## EXERCICE ÉCRIT A
Citez sans rien changer le passage du texte sur la loi de programmation de la recherche qui commence par « Cette déclaration témoigne » et va jusqu'à « la recherche publique. ».

## TEXTE FOURNI

***

UNE LOI DE PROGRAMMATION PLURIANNUELLE DE LA RECHERCHE (LPPR) EST EN COURS D’ÉLABORATION
Elle devrait être présentée au Parlement en 2020, pour une entrée en application début 2021[1]. Au-delà du cadre budgétaire encore incertain[2], la question des embauches et celle du statut des personnels œuvrant dans la recherche publique fait débat. La recherche publique emploie environ 170 000 personnes, dont 105 000 chercheurs[3] (162 000 chercheurs travaillent dans le secteur privé).
Fin janvier, la ministre de l’Enseignement supérieur, de la Recherche et de l’Innovation, a annoncé, une revalorisation salariale et indemnitaire en 2021 de près de 120 millions d’euros, avec « une priorité aux jeunes chercheurs »[4]. Ces mesures sur les rémunérations dépendront évidemment de l’adoption de la loi de finances 2021, il ne semble pas d’actualité de détailler les chiffres évoqués par la ministre ! Elle a annoncé que ces mesures seraient financées par les hypothétiques économies de cotisations sur les retraites faites par l’État, d’où le lien surprenant qui apparait entre réforme des retraites et LPPR.
Cette déclaration témoigne juste de la reconnaissance officielle de la faiblesse des salaires d’embauche dans ce secteur. Le constat sur la situation affiché par le ministère est clair :
« Les recrutements sont tardifs après de longues années d’études et de précarité, pour un salaire de 1,3 à 1,4 SMIC par mois. C’est ce qui explique que les carrières scientifiques attirent de moins en moins de jeunes. »[5]
LE MODE DE RECRUTEMENT DES CHERCHEURS SEMBLE DEVOIR ÉVOLUER
La question des recrutements de chercheurs est aussi en perspective. L’ensemble des chercheurs craint une remise en cause potentielle du statut des personnels du secteur de la recherche publique.
Celle-ci a, en fait, potentiellement débuté, comme le rappelle le SNIRS CFE-CGC :
« La loi de transformation de la fonction publique d’août 2019 a déjà introduit une dimension supplémentaire avec un accroissement de la précarité et a ouvert la possibilité de contrats de projet de 6 ans dans l’ESR. Cette précarité est incompatible avec une politique de recherche menée dans la durée.[6] »
Des « contrats de projet »[7] sont désormais ouverts, dans les fonctions publiques, pour des opérations identifiées. Ils semblent bien répondre à un développement de la recherche sur la base de « projets fléchés ».
Or ces financements prennent le pas sur financements de recherche pérennes (crédits récurrents accordés aux laboratoires) depuis une dizaine d’années. Cette fois, il s’agit de mesures pouvant freiner l’embauche de titulaires, en dehors de ceux relevant des statuts actuels des enseignants-chercheurs. Sont potentiellement visés par ces contrats de projets les emplois de chercheurs.
La LPPR devrait déterminer pour les années à venir la politique de la Recherche et la nature des emplois dans la recherche. La version définitive du texte devrait être connu dans le courant du premier semestre 2020.

***

## EXERCICE ÉCRIT B
Dans la liste ci-dessous, relevez et recopiez chaque ligne où figure la chaîne « disambiguationData ».

***

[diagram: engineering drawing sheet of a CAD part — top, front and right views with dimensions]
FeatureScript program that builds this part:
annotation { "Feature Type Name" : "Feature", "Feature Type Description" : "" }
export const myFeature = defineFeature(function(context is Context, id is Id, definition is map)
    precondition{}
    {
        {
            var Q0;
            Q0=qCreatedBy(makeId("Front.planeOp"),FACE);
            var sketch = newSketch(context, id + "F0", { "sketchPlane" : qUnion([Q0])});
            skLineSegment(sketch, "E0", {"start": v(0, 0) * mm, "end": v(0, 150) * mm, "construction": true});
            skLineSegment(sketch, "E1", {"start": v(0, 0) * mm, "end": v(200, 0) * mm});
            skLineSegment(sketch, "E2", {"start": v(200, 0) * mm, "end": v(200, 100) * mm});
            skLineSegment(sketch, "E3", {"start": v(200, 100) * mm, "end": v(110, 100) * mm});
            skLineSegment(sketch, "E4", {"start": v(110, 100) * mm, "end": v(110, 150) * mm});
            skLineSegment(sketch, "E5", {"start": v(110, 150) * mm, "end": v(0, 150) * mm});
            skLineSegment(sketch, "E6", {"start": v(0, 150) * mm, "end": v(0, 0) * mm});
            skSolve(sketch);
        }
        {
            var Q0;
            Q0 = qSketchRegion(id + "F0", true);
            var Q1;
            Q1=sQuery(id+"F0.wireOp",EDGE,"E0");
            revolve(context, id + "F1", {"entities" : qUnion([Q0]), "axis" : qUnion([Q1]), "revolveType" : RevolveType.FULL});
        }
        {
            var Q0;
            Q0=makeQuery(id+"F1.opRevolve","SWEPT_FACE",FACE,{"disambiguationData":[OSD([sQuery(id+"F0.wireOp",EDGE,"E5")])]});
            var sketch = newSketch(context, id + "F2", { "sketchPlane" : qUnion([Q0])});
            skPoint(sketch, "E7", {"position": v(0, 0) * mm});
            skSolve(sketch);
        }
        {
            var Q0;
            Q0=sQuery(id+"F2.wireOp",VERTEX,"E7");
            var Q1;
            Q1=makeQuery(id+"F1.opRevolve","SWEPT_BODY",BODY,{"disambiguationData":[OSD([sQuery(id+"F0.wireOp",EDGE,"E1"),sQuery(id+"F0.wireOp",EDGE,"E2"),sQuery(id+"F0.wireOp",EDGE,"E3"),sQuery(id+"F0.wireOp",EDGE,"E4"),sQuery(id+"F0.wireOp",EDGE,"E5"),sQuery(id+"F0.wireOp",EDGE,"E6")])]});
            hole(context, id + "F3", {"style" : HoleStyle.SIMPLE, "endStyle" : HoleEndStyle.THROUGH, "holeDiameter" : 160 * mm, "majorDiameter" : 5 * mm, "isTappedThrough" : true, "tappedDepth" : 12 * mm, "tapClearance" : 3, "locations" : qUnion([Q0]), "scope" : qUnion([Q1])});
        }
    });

***

## RÉPONSE ATTENDUE A
Cette déclaration témoigne juste de la reconnaissance officielle de la faiblesse des salaires d’embauche dans ce secteur. Le constat sur la situation affiché par le ministère est clair :
« Les recrutements sont tardifs après de longues années d’études et de précarité, pour un salaire de 1,3 à 1,4 SMIC par mois. C’est ce qui explique que les carrières scientifiques attirent de moins en moins de jeunes. »[5]
LE MODE DE RECRUTEMENT DES CHERCHEURS SEMBLE DEVOIR ÉVOLUER
La question des recrutements de chercheurs est aussi en perspective. L’ensemble des chercheurs craint une remise en cause potentielle du statut des personnels du secteur de la recherche publique.

## RÉPONSE ATTENDUE B
            Q0=makeQuery(id+"F1.opRevolve","SWEPT_FACE",FACE,{"disambiguationData":[OSD([sQuery(id+"F0.wireOp",EDGE,"E5")])]});
            Q1=makeQuery(id+"F1.opRevolve","SWEPT_BODY",BODY,{"disambiguationData":[OSD([sQuery(id+"F0.wireOp",EDGE,"E1"),sQuery(id+"F0.wireOp",EDGE,"E2"),sQuery(id+"F0.wireOp",EDGE,"E3"),sQuery(id+"F0.wireOp",EDGE,"E4"),sQuery(id+"F0.wireOp",EDGE,"E5"),sQuery(id+"F0.wireOp",EDGE,"E6")])]});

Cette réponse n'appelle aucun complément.